4 - at a minimum I don't think we'll be able to grab CURIE's for organizations we don't actively own (I imagine orgs would furious if an organization other than their own controlled their CURIE). It wouldn't be a bad thing to encourage the MODs (for example) to register these with identifiers.org as @jmcmurry suggested, though.

This sort of resolves to a poor man's DNS in some ways, but I think it simplifies things quite a bit.

@cmungall / @jmcmurry / @TomConlin I would be happy to chat about this. A lot of orgs are going to face this. I think that identifiers.org is the right way to do this for many reasons, but I think there needs to be a bit of nuance on the implementation.

cmungall commented 6 years ago

@nathandunn I think you're starting from some different assumptions. Primary use case here is joining triples, not resolution, hence URIs must be identical, organism-specific URIs contrary to this.

choice is between standard id.org URLs or the newer ones that embed CURIEs in URL directly, latter is preferable for many reasons but concerns over effect of colons in various semweb specs

nathandunn commented 6 years ago

@cmungall Thanks for the clarification, and sorry for any confusion. Yes, the CURIE is a no-brainer.

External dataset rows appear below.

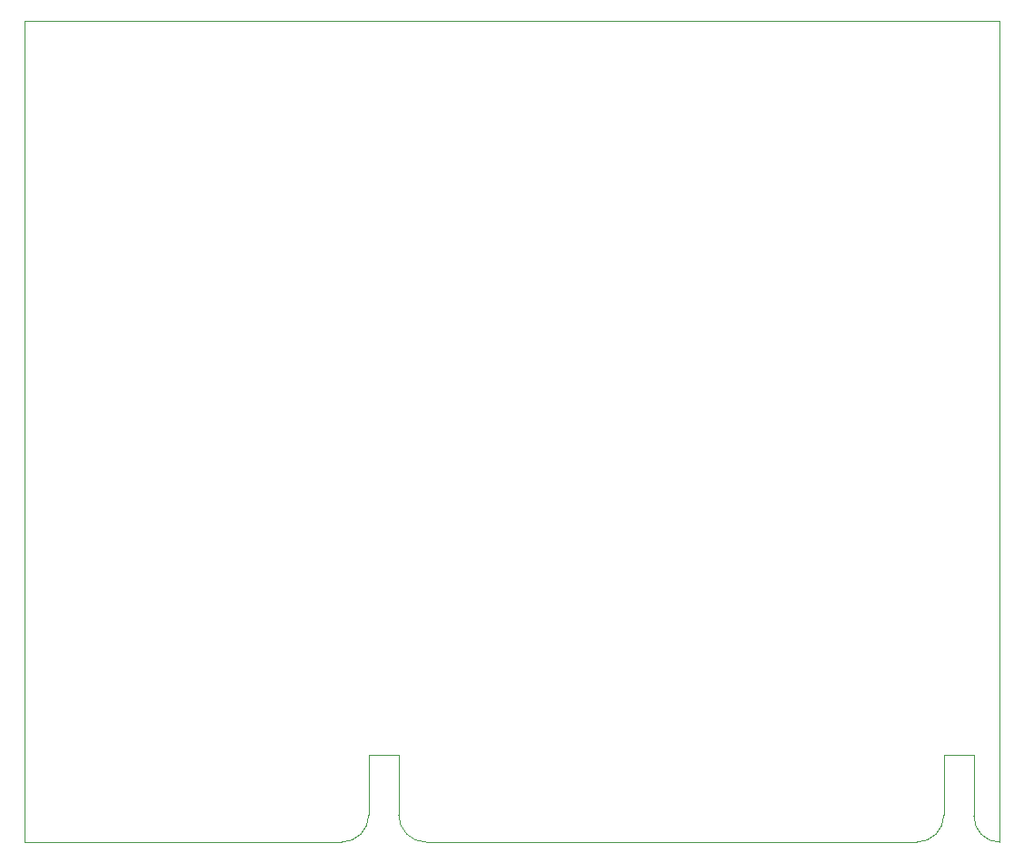
<source format=gm1>
G04 #@! TF.GenerationSoftware,KiCad,Pcbnew,5.1.5+dfsg1-2build2*
G04 #@! TF.CreationDate,2021-07-08T11:40:41+02:00*
G04 #@! TF.ProjectId,GraphixCard,47726170-6869-4784-9361-72642e6b6963,rev?*
G04 #@! TF.SameCoordinates,Original*
G04 #@! TF.FileFunction,Profile,NP*
%FSLAX46Y46*%
G04 Gerber Fmt 4.6, Leading zero omitted, Abs format (unit mm)*
G04 Created by KiCad (PCBNEW 5.1.5+dfsg1-2build2) date 2021-07-08 11:40:41*
%MOMM*%
%LPD*%
G04 APERTURE LIST*
%ADD10C,0.050000*%
G04 APERTURE END LIST*
D10*
X90868500Y-131826000D02*
X61341000Y-131826000D01*
X61341000Y-131826000D02*
X61341000Y-55245000D01*
X152209500Y-55245000D02*
X61341000Y-55245000D01*
X152209500Y-131826000D02*
X152209500Y-55245000D01*
X149796500Y-123698000D02*
X149796500Y-129413000D01*
X147002500Y-123698000D02*
X149796500Y-123698000D01*
X147002500Y-129286000D02*
X147002500Y-123698000D01*
X152209500Y-131826000D02*
G75*
G02X149796500Y-129413000I0J2413000D01*
G01*
X147002500Y-129286000D02*
G75*
G02X144462500Y-131826000I-2540000J0D01*
G01*
X93408500Y-129286000D02*
G75*
G02X90868500Y-131826000I-2540000J0D01*
G01*
X98742500Y-131826000D02*
G75*
G02X96202500Y-129286000I0J2540000D01*
G01*
X96202500Y-123698000D02*
X96202500Y-129286000D01*
X93408500Y-123698000D02*
X96202500Y-123698000D01*
X93408500Y-129286000D02*
X93408500Y-123698000D01*
X144462500Y-131826000D02*
X98742500Y-131826000D01*
M02*

</source>
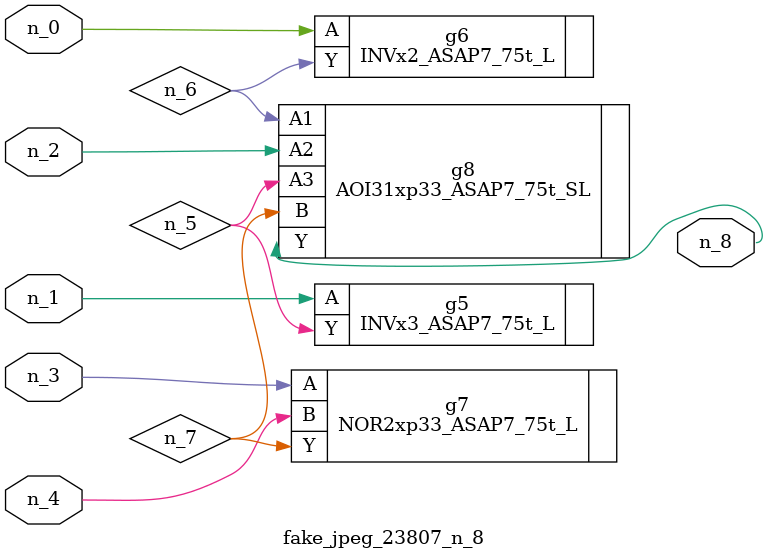
<source format=v>
module fake_jpeg_23807_n_8 (n_3, n_2, n_1, n_0, n_4, n_8);

input n_3;
input n_2;
input n_1;
input n_0;
input n_4;

output n_8;

wire n_6;
wire n_5;
wire n_7;

INVx3_ASAP7_75t_L g5 ( 
.A(n_1),
.Y(n_5)
);

INVx2_ASAP7_75t_L g6 ( 
.A(n_0),
.Y(n_6)
);

NOR2xp33_ASAP7_75t_L g7 ( 
.A(n_3),
.B(n_4),
.Y(n_7)
);

AOI31xp33_ASAP7_75t_SL g8 ( 
.A1(n_6),
.A2(n_2),
.A3(n_5),
.B(n_7),
.Y(n_8)
);


endmodule
</source>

jmcmurry commented 6 years ago

No prob Nathan, agreed we would never ever squat on a curie for our own 3rd party purposes. It would break trust of both users and providers. The new identifiers.org syntax is such that a provider can be specified OR omitted as the user desires; however, where the user omits provider they're redirected to whichever of the trusted authoritative original sources and their close collaborators have the best "up time" record that month. There are some issues related to that, but it is what it is.